Whatever one may think about healthy diets, a Bavarian that doesn’t at least occasionally eat sausage is neither Bavarian nor German, ja?

I don’t really know what this means. It sounds like something for vidya game graphics.

Let’s talk about an actual boon to mankind. Imagine a new technology that allowed recycling of waste phosphate from streams fed by farm runoff, and allowed your beloved high-yield agriculture to exist past 2030, when the phosphate rock mines become completely tapped. (Upps! Technology is not a fundamental resource, after all, but a derivative!)

(Now, of course, this is most likely fantasy. It won’t happen because it can’t happen, obviously, or we would already be doing it. But let’s pretend.)

Whoever invented that, or rather their [del]masters[/del] [del]owners[/del] employers, and their lawyers, would have the world by the balls.
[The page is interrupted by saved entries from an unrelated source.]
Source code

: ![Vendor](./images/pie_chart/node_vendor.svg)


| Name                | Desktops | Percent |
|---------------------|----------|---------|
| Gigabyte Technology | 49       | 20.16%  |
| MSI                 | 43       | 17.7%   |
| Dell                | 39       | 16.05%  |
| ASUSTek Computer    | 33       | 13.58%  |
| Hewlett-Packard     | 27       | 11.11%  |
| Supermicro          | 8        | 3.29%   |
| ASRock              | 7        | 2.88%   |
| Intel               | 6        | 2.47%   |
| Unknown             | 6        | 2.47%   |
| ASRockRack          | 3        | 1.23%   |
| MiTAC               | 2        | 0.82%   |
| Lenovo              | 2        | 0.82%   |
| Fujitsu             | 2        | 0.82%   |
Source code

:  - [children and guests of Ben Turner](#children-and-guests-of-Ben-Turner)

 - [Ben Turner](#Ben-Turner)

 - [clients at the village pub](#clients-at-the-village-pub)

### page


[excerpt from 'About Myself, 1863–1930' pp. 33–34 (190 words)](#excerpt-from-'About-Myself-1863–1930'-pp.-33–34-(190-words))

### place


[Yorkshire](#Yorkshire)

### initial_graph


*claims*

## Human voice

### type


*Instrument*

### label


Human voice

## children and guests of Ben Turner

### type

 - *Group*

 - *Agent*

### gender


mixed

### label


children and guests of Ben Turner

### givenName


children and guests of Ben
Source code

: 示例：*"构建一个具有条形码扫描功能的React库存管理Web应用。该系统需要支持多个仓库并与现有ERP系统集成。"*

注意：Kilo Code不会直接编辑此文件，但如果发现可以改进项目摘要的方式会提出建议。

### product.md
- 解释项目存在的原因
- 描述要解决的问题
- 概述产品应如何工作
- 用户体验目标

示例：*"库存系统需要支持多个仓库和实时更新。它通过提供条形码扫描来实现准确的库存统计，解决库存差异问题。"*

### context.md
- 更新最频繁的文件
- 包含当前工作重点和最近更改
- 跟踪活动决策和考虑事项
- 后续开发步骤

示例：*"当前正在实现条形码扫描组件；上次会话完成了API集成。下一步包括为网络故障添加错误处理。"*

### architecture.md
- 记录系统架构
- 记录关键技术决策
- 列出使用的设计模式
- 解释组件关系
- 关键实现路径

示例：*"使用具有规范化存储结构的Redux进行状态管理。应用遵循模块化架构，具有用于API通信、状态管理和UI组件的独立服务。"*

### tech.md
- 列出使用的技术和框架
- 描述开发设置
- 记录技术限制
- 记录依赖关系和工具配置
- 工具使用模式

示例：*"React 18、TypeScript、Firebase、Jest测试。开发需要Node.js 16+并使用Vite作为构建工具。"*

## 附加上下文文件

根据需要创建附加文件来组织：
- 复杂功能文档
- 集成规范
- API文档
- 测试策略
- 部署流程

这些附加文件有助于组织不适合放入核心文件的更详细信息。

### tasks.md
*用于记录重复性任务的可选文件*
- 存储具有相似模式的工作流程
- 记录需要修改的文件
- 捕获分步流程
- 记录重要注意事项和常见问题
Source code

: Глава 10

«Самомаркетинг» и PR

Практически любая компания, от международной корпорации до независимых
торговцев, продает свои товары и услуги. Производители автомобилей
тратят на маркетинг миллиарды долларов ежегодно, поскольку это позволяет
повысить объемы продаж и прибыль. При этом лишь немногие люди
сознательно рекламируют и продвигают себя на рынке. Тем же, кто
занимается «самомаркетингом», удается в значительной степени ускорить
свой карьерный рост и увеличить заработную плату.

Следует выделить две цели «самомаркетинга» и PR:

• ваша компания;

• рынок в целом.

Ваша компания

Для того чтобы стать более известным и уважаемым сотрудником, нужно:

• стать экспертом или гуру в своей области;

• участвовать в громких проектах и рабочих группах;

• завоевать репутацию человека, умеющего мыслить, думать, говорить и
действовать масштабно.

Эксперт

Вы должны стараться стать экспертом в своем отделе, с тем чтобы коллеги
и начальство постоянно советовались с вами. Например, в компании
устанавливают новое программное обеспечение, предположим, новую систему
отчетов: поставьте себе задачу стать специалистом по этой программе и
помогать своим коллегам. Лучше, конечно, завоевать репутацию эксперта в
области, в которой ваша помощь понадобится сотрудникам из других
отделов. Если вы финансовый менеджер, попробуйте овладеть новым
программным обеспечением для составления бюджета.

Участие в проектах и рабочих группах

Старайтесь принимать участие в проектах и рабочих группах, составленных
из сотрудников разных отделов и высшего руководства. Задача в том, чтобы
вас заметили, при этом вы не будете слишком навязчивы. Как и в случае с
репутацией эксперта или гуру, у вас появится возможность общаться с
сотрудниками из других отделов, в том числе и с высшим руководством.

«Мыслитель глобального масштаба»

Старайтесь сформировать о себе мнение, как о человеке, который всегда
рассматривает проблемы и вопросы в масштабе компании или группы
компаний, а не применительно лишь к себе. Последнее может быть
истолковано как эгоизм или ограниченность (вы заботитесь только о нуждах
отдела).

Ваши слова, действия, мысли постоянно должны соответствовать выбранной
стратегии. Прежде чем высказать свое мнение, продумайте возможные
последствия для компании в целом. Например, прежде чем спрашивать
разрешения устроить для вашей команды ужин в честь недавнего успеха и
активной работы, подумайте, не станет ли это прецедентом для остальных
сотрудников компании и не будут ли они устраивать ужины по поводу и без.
Everyone would be desperate to use this technology. How high a price should the world have to pay for the continued productivity of high-yield staples, and for how long?

How many countries would ignore the IP law in the name of not collapsing in an orgy of starvation and literal cannibalism, and how many would lose practically everything just to stay on the good side of the owners of the technology according to international treaty—and of the World’s Policeman, who enforces that treaty?

(If I were to engage in fabulous conspiracy theory, I might hypothesize that phosphate recycling already exists but is being suppressed so that a Western corporation can reveal it—with a new research program to justify a late patent date—at such time to maximize profits. But as a pessimist Malthusian, I can’t allow myself even that much optimism.)

Leaving aside vidya games, if it’s really life-changing tech, private IP ownership can easily become inhumane.

I’m mulling over a pit thread for you rose-bespectacled techno-utopians.